Mais Barbara m’est bien plus belle qu’Amanda Lear: je distingue des étoffes, de la soie, de la fourrure, des cheveux lissés et brillants, des sandales à fines lanières, des pieds nus dans l’hiver, des bijoux aux pierres luisantes et ciselées et après un effeuillage de fourrure et gilet, la Demoiselle dévoile des bras nus et un décolleté aux courbes ondulantes.  Car il s’agit bien de cela…  Dans ces quelques gestes d’effeuillage, la Demoiselle « s’offre », manie un art de l’offrande d’elle-même et… elle commence sérieusement à être impressionnante.  À en faire blêmir d’envie Foenkinos et Werber.

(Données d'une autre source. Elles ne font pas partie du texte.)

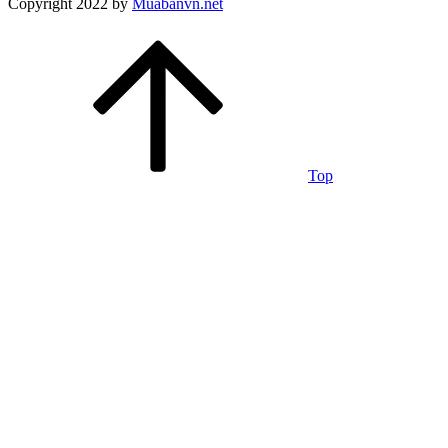
Copyright 2022 by
Muabanvn.net
Top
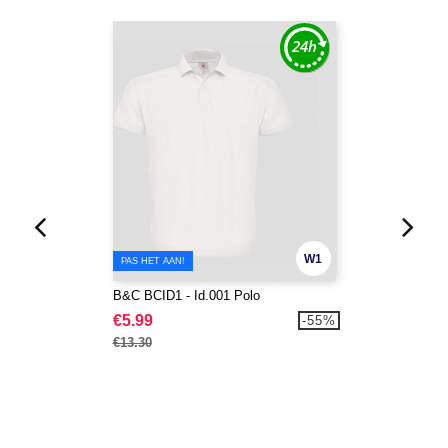
W1
PAS HET AAN!
B&C BCID1 - Id.001 Polo
€5.99
-55%
€13.30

Balbutier des bonjours à Barbara, s’asseoir là où l’on doit, observer, dérober des clichés du coin de l’œil…  Lui demander à ma Muse, ce qu’elle fait qui elle est j’entends chômeuse j’entends danseuse j’entends stripteaseuse.  Ça y est ça y est on y est le mot le mot est lâché.  Et de préciser quel type de strip, celui du dévoilé en soft et aguichant, celui du strip dit « burlesque ».

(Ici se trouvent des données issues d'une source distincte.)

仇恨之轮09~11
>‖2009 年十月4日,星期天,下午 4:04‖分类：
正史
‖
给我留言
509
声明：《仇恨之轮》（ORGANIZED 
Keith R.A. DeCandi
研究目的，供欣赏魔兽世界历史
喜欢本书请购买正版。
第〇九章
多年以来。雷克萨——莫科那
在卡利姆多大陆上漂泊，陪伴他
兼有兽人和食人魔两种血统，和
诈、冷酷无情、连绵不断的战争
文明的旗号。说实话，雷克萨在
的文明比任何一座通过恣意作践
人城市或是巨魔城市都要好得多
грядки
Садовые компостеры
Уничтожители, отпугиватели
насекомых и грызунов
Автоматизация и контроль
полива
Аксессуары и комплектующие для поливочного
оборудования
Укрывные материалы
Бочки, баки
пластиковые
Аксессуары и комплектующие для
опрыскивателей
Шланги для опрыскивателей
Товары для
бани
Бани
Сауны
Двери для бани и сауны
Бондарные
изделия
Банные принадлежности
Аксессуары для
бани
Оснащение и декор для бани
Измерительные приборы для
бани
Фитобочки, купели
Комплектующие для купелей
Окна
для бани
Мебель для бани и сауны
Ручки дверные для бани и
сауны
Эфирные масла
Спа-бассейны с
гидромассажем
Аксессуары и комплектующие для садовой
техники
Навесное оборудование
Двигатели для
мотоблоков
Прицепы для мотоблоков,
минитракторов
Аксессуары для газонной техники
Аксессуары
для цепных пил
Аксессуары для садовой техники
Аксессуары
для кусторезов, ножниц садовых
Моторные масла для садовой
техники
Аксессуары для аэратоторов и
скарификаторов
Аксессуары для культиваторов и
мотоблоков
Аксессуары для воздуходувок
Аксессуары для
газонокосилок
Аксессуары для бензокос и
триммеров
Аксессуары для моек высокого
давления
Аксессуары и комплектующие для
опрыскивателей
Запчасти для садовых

Et Barbara parle parle parle capturant mon attention…  J’entends des rimes, des mots qui claquent…  « Héroïne, codéine, up pin up pin, riot gun, Tarantino, Ovidie, chiffre Maya 11, chiffre 29… »  Et et et je ne vois que ses ongles laqués de bleu nuit, de paillettes dessinant des loopings dans les airs au fil de son récit…  Et la Barbara, qui me parle là là, tout à coup je me l’imagine, là là, stripteasant tout cela dans les allées de la Foire…  Je vois je vois une barre de pool dance pousser turgescente au milieu du stand de la Promotion des Lettres, j’entends des beats et des watts, vois des cuissardes Crazy Horse…  Et c’est là là, que Barbara s’interrompt pour écouter un message téléphonique.  Et sur son bras droit, dans le silence, je découvre un magnifique tatoo, tatoo « des marins »: une nana « années 50 », à la croupe Dita Von Tesse désapée, une crinière de naïade, poitrine haute, pluie d’étoiles, cerises écarlates et sous la nénette nue, comme un pied d’nez aux apparences aguichantes, on peut lire « IN LOVE WE TRUST ».  Oui, c’est ça…  « IN LOVE WE TRUST ».

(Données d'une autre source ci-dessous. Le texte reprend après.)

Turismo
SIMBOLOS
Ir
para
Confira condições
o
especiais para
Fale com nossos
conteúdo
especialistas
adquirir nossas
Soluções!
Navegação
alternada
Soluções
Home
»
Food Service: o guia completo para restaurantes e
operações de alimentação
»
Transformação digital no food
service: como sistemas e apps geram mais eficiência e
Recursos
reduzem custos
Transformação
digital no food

Barbara a gravé dans sa peau « IN LOVE WE TRUST ».

 

Si Barbara est une cigarette, c’est une cigarette complètement blanche, où laisser de nettes traces de rouge à lèvres sanguin.

 

Si Barbara est un cocktail bruxellois, c’est le « Femme Fatale » du bar de l’Archiduc, rue Antoine Dansaert…  Champagne frappé et zeste de cranberries.

Caramba, je pourrais en boire toute la nuit en l’écoutant parler, Barbara, ma première Muse.